Testing for DNS Leaks — Tools and Commands
Validate your setup before declaring victory. Useful checks include:
- Use external web leak testers (from within the tunnel): for example, visit an IP/DNS leak tester or run web-based DNS leak sites (be cautious in enterprise environments).
- Linux diagnostic commands:
- dig +short @ whoami.akamai.net — to check which resolver and path is used
- tcpdump -i port 53 — to see live DNS traffic and interfaces used
- resolvectl status or systemd-resolve –status — to confirm active DNS on the wg interface
- Windows:
- nslookup and route print to verify the adapter used and DNS server responses
Run these tests with and without the tunnel active and after making any DNS-related firewall changes.
Example Minimal wg-quick Workflow
Use the following checklist on client machines when deploying WireGuard at scale:
- Set DNS in the [Interface] block to the in-tunnel resolver.
- Include full-routing AllowedIPs (0.0.0.0/0, ::/0) or at minimum include your resolver IPs in AllowedIPs for split-tunnel.
- Add PostUp to update the OS resolver and set iptables/nftables rules to redirect DNS if necessary.
- Confirm via tcpdump/dig/resolvectl that DNS queries traverse the wg interface.
- Automate testing in your endpoint provisioning pipeline to catch misconfigurations.
Troubleshooting Checklist
If DNS still leaks, walk through these common causes:
- Resolver was cached on the client before wg-quick applied changes — restart the resolver service or flush caches.
- Local firewalls or security agents intercept DNS and redirect it — identify and adjust rules.
- Third-party VPN/antivirus clients competing for network stack control — ensure the WireGuard client has priority or disable conflicting clients.
- IPv6 enabled but not tunnelled — block or tunnel IPv6 DNS.
Conclusion
DNS leaks can silently undermine the privacy and security benefits of WireGuard, but they are preventable with a combination of correct configuration, resolver integration, firewall enforcement, and validation testing.

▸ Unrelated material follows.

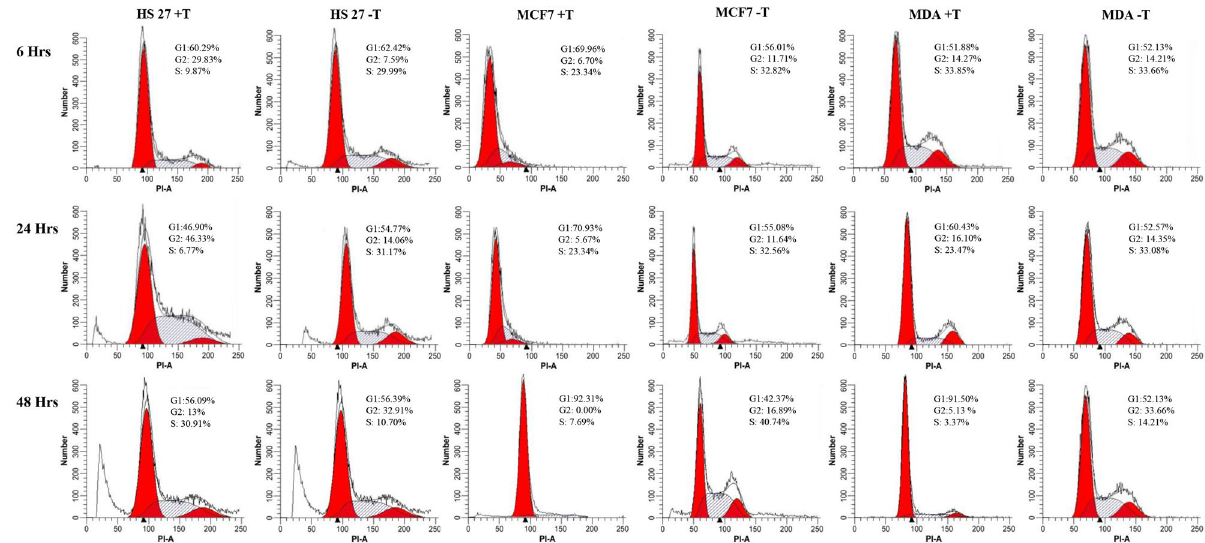
Figure 6. Cell cycle profile for cells after treatment with F2. (+ T) treated sample, (− T) untreated sample.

Implementing per-interface DNS, prioritizing the WireGuard adapter, redirecting or blocking non-tunnel DNS at the firewall, and running an in-tunnel resolver are the most robust strategies.
For deploys across many endpoints, codify these steps into your install scripts and configuration management (Ansible, Puppet, Chef) so that DNS protection is enforced consistently.